EXCERPTED PASSAGE:
┄┄┄┄┄┄┄┄┄┄

Best Books on Codependency
To begin, books are a great resource for gaining insights and learning ways to fix a codependent relationship. In this article, we’ll list the best books on codependency from seasoned psychologists and authors.
Codependent relationships aren’t happy or healthy. While codependency is often seen in romantic relationships, it can also be a pattern between family members or friends. Such a relationship can affect either person’s mental and emotional health and those around them.
Concerningly, since codependency isn’t an illness, there’s no formal diagnosis. That makes it harder to recognize and resolve. However, many resources can be used to learn about codependent relationships, the signs of codependency, and how to overcome it.
What Is Codependency?
Codependency in a relationship involves relying on a partner emotionally, mentally, and physically.
It’s commonly linked with addiction, as codependency often exists in relationships where one partner is involved in alcohol or substance abuse. The codependent partner feels responsible for the care of the other and often suppresses their own needs for their partner. As a result, they suffer emotionally and mentally, as they put themselves second.

┄┄┄┄┄┄┄┄┄┄

[Data extracted from a collection]
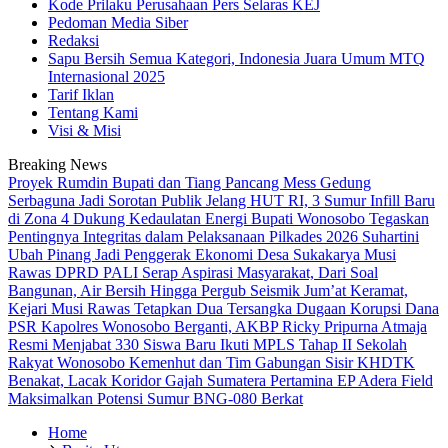
Kode Prilaku Perusahaan Pers Selaras KEJ
Pedoman Media Siber
Redaksi
Sapu Bersih Semua Kategori, Indonesia Juara Umum MTQ
Internasional 2025
Tarif Iklan
Tentang Kami
Visi & Misi
Breaking News
Proyek Rumdin Bupati dan Tiang Pancang Mess Gedung
Serbaguna Jadi Sorotan Publik
Jelang HUT RI, 3 Sumur Infill Baru
di Zona 4 Dukung Kedaulatan Energi
Bupati Wonosobo Tegaskan
Pentingnya Integritas dalam Pelaksanaan Pilkades 2026
Suhartini
Ubah Pinang Jadi Penggerak Ekonomi Desa Sukakarya Musi
Rawas
DPRD PALI Serap Aspirasi Masyarakat, Dari Soal
Bangunan, Air Bersih Hingga Pergub Seismik
Jum’at Keramat,
Kejari Musi Rawas Tetapkan Dua Tersangka Dugaan Korupsi Dana
PSR
Kapolres Wonosobo Berganti, AKBP Ricky Pripurna Atmaja
Resmi Menjabat
330 Siswa Baru Ikuti MPLS Tahap II Sekolah
Rakyat Wonosobo
Kemenhut dan Tim Gabungan Sisir KHDTK
Benakat, Lacak Koridor Gajah Sumatera
Pertamina EP Adera Field
Maksimalkan Potensi Sumur BNG-080 Berkat
Home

┄┄┄┄┄┄┄┄┄┄

TASKS TO PERFORM:
[a] In the article on codependency, what is codependency commonly linked with?
[b] Reproduce the part of the codependency article starting with "What Is Codependency?" and going on through "put themselves second.".
[c] Proceed with the article on codependency from the point where it stops.

RESPONSES FOR EACH TASK:
[a] Addiction.

[b]
What Is Codependency?
Codependency in a relationship involves relying on a partner emotionally, mentally, and physically.
It’s commonly linked with addiction, as codependency often exists in relationships where one partner is involved in alcohol or substance abuse. The codependent partner feels responsible for the care of the other and often suppresses their own needs for their partner. As a result, they suffer emotionally and mentally, as they put themselves second.

[c]
Importantly, experts believe that codependency is linked with problematic attachment styles that people develop during childhood. It can also be caused by poor self-esteem. The person is simply unable to establish boundaries and say no. However, research suggests that codependency causes can also be biological.
Moreover, besides addiction, individuals in a codependent relationship may also have a mental disorder, such as personality or anxiety disorders.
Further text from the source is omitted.